### SELECTED EXTRACT

***

The Omnivore’s Dilemma, by Michael Pollan is a fascinating look into our food. Some of the main points include:
1. The original source of all energy is the sun. It’s energy is captured by plants which form the first link in the earth’s food chains.
2. The industrial food chain traces almost exclusively back to corn, either by using it to create food products like high fructose corn syrup or feeding it to the animals that become our meat products.
3. Because we rely so heavily on corn for industrial food, farms are forced to plant it exclusively. These monocultures deplete the soil, making oil based fertilizers and chemical pesticids essential.
4. Organic farms attempt to avoid oil based fertilizers and chemical pesticides. Nonetheless, today’s organic food market is industrialized, linking it to fossile fuels through certain necessities such as long distance transport.
5. Hunting and gathering are an important part of our natural heritage and therfore instructive, even if they are no longer viable options for the human species.

***

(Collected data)
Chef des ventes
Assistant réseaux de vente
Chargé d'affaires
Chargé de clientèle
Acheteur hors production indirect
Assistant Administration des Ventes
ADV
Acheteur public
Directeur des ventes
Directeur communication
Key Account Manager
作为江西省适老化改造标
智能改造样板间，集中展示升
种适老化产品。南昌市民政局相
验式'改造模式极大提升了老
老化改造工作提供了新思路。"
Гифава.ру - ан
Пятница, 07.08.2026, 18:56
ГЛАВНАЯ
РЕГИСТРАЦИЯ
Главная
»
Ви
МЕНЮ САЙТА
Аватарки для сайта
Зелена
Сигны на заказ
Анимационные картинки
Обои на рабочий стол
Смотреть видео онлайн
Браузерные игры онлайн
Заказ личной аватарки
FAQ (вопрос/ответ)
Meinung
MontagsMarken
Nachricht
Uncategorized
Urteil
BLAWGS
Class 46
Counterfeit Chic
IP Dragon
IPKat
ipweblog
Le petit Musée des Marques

***

### PROBLEMS AND TASKS
[1] Transcribe the Omnivore's Dilemma summary between "3. Because we" and "chemical pesticids essential.", inclusive.
[2] In the Omnivore's Dilemma summary, what is named as the original source of all energy?
[3] Write the next part of the Omnivore's Dilemma summary, picking up after its final sentence.

### PER-TASK ANSWERS
[1]
3. Because we rely so heavily on corn for industrial food, farms are forced to plant it exclusively. These monocultures deplete the soil, making oil based fertilizers and chemical pesticids essential.

[2] The sun.

[3]
What I found most impactful was the idea of following food chains back to their first link. This is usually plants, which have the ability to directly capture the sun’s energy through photosynthesis. Thanks to this arrangement, the sun’s energy is ready to be passed along to the organisms that feed off the plant, and then to the animals that feed off of them. The understanding that the sun is the primary source of the planet’s energy and that plants can make it available to other organisms is very important; we all would do well to reflect upon it. We are truly blessed by this system which, as long as it is in place, is virtually endless. Protecting it is of vital importance to our health.
The Omnivore’s Dilemma lays out a very interesting look at how we humans have managed to modify this basic natural premise. We use the stored energy found in oil to suppliment energy transfer. Chemical fertilizers and pesticides are created from oil, which allow us to grow plants (specifically corn) under conditions in which it ordinarily would not thrive. This huge, artificial production feeds the industrial, processed food industry.
How does this relate to fitness? Firstly we have to consider the nutrition of the food that we create. Because we have chosen corn to be the key plant at the base of our food chain we are married to its nutritional properties. According to Pollan, corn makes up a huge percentage of the ingredients found in our foods, and not merely as additives like high fructose corn syrup, whose negative impact on health is already widely known, but also as feed for meat producing livestock. Cows even show signs of the very same metabolic disease we observe in humans. To make a long story short, these ingredients end up acting on our blood chemistry in negative ways.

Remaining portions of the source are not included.